__WHAT TO DO__
Print only the lines below, from the very first to the one containing "left elbow: (1307, 775)", exactly as they stand. Do not print pictures.

__DATA IN THIS EXERCISE__

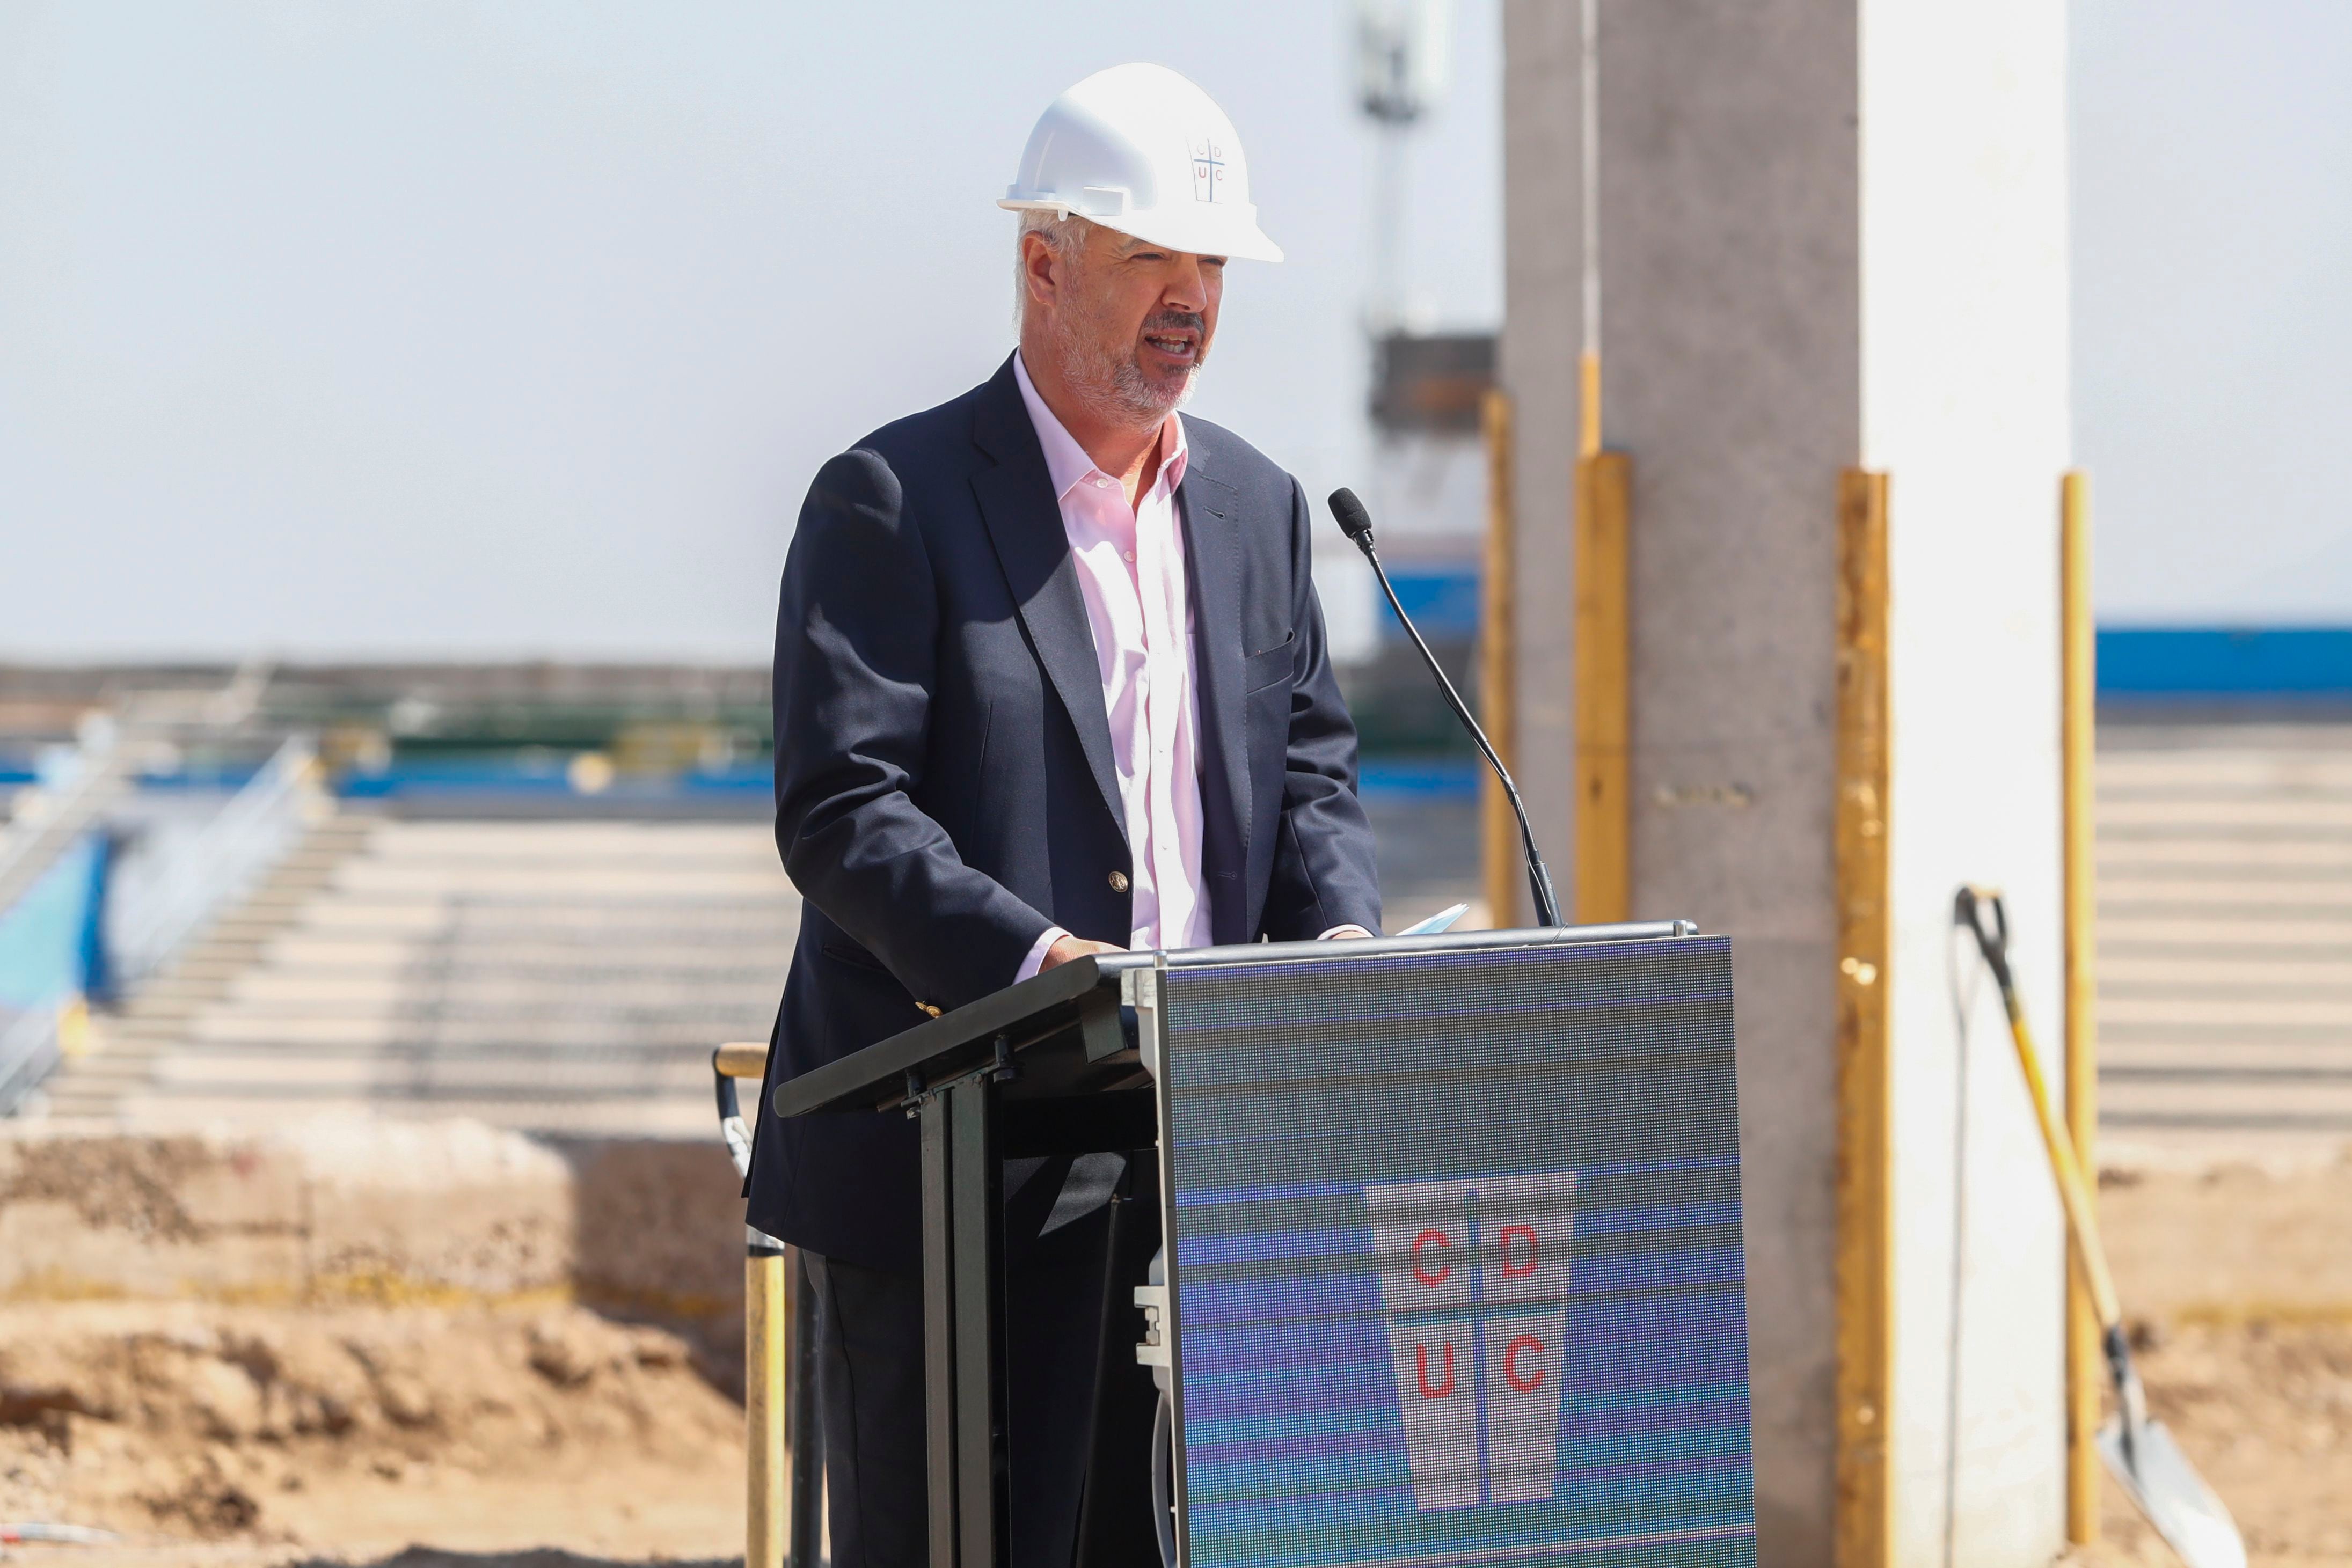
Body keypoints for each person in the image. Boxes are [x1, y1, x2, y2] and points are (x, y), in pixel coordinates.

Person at [745, 62, 1382, 1568]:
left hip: (1183, 1161)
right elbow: (843, 806)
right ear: (1045, 263)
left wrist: (1343, 931)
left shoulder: (1259, 509)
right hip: (945, 1168)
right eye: (1155, 258)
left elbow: (1307, 775)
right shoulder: (891, 498)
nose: (1192, 300)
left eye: (1212, 265)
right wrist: (1040, 968)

__OUTPUT__
Body keypoints for each person in the image. Boxes are [x1, y1, x2, y2] and points are (x, y), in pixel coordinates.

Person at [745, 62, 1382, 1568]:
left hip: (1183, 1161)
right elbow: (843, 806)
right ear: (1045, 263)
left wrist: (1343, 931)
left shoulder: (1259, 509)
right hip: (945, 1168)
right eye: (1155, 258)
left elbow: (1307, 775)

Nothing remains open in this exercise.